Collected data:
__________

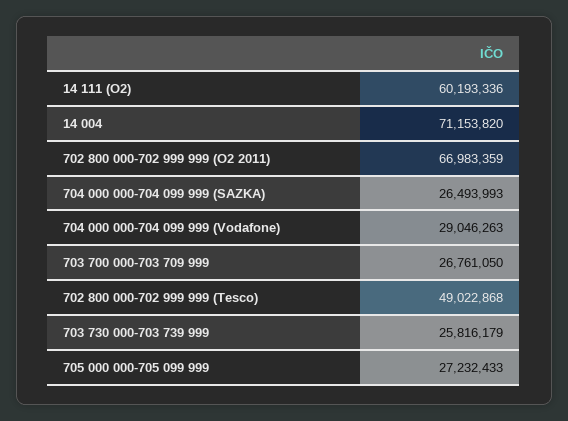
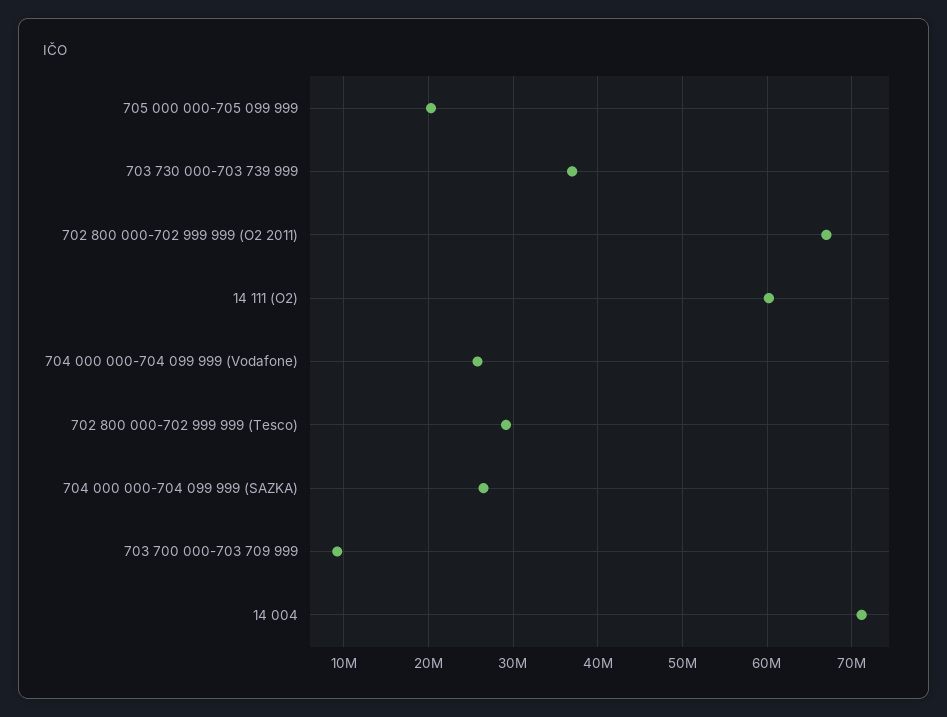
  {
    "14 111 (O2)": 60193336,
    "14 004": 71153820,
    "702 800 000-702 999 999 (O2 2011)": 66983359,
    "704 000 000-704 099 999 (SAZKA)": 26493993,
-   "704 000 000-704 099 999 (Vodafone)": 29046263,
+   "704 000 000-704 099 999 (Vodafone)": 26000000,
-   "703 700 000-703 709 999": 26761050,
+   "703 700 000-703 709 999": 9000000,
-   "702 800 000-702 999 999 (Tesco)": 49022868,
+   "702 800 000-702 999 999 (Tesco)": 29000000,
-   "703 730 000-703 739 999": 25816179,
+   "703 730 000-703 739 999": 37000000,
-   "705 000 000-705 099 999": 27232433
+   "705 000 000-705 099 999": 20000000
  }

__________

Exercise – Please repeat the data above exactly as it appears, pictures excluded.

Written solution –
  {
    "14 111 (O2)": 60193336,
    "14 004": 71153820,
    "702 800 000-702 999 999 (O2 2011)": 66983359,
    "704 000 000-704 099 999 (SAZKA)": 26493993,
-   "704 000 000-704 099 999 (Vodafone)": 29046263,
+   "704 000 000-704 099 999 (Vodafone)": 26000000,
-   "703 700 000-703 709 999": 26761050,
+   "703 700 000-703 709 999": 9000000,
-   "702 800 000-702 999 999 (Tesco)": 49022868,
+   "702 800 000-702 999 999 (Tesco)": 29000000,
-   "703 730 000-703 739 999": 25816179,
+   "703 730 000-703 739 999": 37000000,
-   "705 000 000-705 099 999": 27232433
+   "705 000 000-705 099 999": 20000000
  }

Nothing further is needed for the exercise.